B Gifford’s $1.8bn Schiehallion Fund returns 65%

Peter Singlehurst of Baillie Gifford

Baillie Gifford’s $1.8 billion Schiehallion Fund investment trust company said its ordinary share net asset value (NAV) returned 32.6% and its share price returned 64.8% in the year to January 31, 2026.

Schiehallion Fund’s share price discount to NAV moved from a discount of 19.2% to a premium of 0.4% at the year-end.

Schiehallion Fund seeks to generate capital growth for investors through long-term minority investments in later stage private businesses that the fund considers to have “transformational growth potential and to have the potential to become publicly traded.”

The investment trust’s chair Linda Yueh wrote: “There is a prospect of some potentially generational IPOs later in 2026, including a few companies held in the portfolio.

“If this transpires, it would be an important marker for some of the most sought‑after private growth companies transitioning into public markets and would also offer further liquidity for the company to continue pursuing an attractive opportunities set across the private growth landscape.”

The fund’s managers, Peter Singlehurst and Robert Natzler, wrote: “The three largest contributors to absolute NAV performance were Italian digital product company Bending Spoons, space infrastructure giant SpaceX, as well as the Chinese social media company ByteDance.

“The three largest detractors to absolute NAV performance were Indian digital media and content platform Dailyhunt (Ver Se Innovation), the sustainable chemicals business Solugen, and corporate spend management platform Brex.

“Among the contributors, Bending Spoons continued to execute its acquisition-led strategy and ended the year with momentum, including announced agreements to acquire the digital internet media and content brand, AOL, as well as the shared experience marketplace, Eventbrite. The company also completed its latest funding round during the fourth quarter to support ongoing investment and future acquisitions.

“SpaceX’s contribution was driven most directly by secondary market signals. It was reported in December that the company would be commencing a secondary share sale that would potentially value it at US$800 billion.

“This ultimately resulted in a notable valuation uplift, making it the second largest holding within the portfolio (behind Bending Spoons). The company continues to exhibit arguably one of the strongest competitive advantages that we have ever seen.
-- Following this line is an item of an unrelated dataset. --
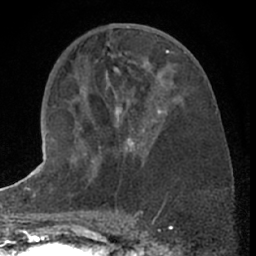
Breast MRI (dynamic contrast-enhanced), one axial slice. Slice 30 of 66 in the series (ordered by position). Cropped to one breast. Dynamic contrast-enhanced series, time point 2 of 7 at this slice position (early post-contrast). 1.5 T. TE 3 ms, TR 6.3 ms. 2.4 mm slice thickness. 256 × 256 image matrix, field of view 150 × 150 mm. Female patient.
Structures marked on this image (semi-automatically segmented with operator editing):
- enhancing-tissue mask used for the functional tumour volume (all voxels passing the contrast-enhancement thresholds inside the analysis volume; usually the tumour): bounding box <89,110,166,181> (left, top, right, bottom; pixels)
“After the reporting period SpaceX also announced the acquisition of artificial intelligence company, xAI, potentially further strengthening the advantage around the core infrastructure it has already built in its launch and Starlink satellite businesses.

“ByteDance similarly finished the year strongly, supported by a reported share auction valuation and evolving clarity around the future structure of TikTok in the US. It continues to serve as a reminder of the fertile growth opportunities on offer in a geography like China …”
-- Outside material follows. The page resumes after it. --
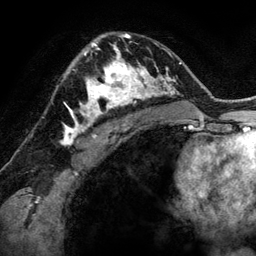
Breast MRI (dynamic contrast-enhanced), one axial slice. Position 87 of 134 along the scan axis. Cropped to one breast. Dynamic contrast-enhanced series, time point 2 of 6 at this slice position (early post-contrast). 3 T. TE 2.8 ms, TR 6.9 ms. 1.2 mm slice thickness. 256 × 256 image matrix, field of view 190 × 190 mm. Female patient.
Structures marked on this image (semi-automatically segmented with operator editing):
- enhancing-tissue mask used for the functional tumour volume (all voxels passing the contrast-enhancement thresholds inside the analysis volume; usually the tumour): bounding box <79,48,144,118> (left, top, right, bottom; pixels)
The fund’s 10 largest holdings at January 31 were Bending Spoons, SpaceX, ByteDance, Databricks, Wayve, Wise, Stripe, Affirm, Tekever and Anthropic.

Singlehurst and Natzler added: “The fundamental health of the portfolio remains robust. Weighted average revenue growth stood at 54% for the overall portfolio at 31 December 2025 – more than two and a half times that of the Nasdaq 100 public market index – with the top ten holdings growing faster still (66%).

“Furthermore, 62% of the portfolio is invested in companies that were profitable on a net income basis at 31 December 2025, while only 17% of the portfolio is exposed to holdings with a cash runway of less than two years, thereby giving us confidence about the overall financial resilience across the portfolio.

“By the end of the year the portfolio comprised 53 holdings, six of which are listed (11.9% of net assets). The geographic breakdown also continues to showcase the truly global nature of our opportunity set. While 54.3% of the portfolio is invested in US businesses, there are also notable allocations to Europe (20.6%), China (11.2%) and the UK (9.4%).

“The three largest sector exposures within the company are Information Technology (42.3%), Industrials (21.8%) and Financials (11.9%). The ten largest companies in the portfolio comprised 58.9% of total net assets, with such concentration expected given the asymmetric return profile that we would expect to continue seeing over time …

“By 31 January 2026 Schiehallion held investments in six of the ten largest private growth companies in the world (by publicly available estimates).

“The company therefore continues to offer an exceptionally compelling pathway for shareholders to benefit from the incredible amount of growth and innovation occurring within private markets.

“Finally, we cast our eyes towards our broader opportunity set, which makes us excited about pursuing new investments within the portfolio in the coming year. While the bar for entry remains high – particularly given the level of full deployment – we retain multiple avenues to create capacity over time, including the disciplined recycling of capital as liquidity events arise across the portfolio (such as IPOs or secondary transactions) and through ongoing portfolio management, ensuring we can act when truly exceptional opportunities present themselves.”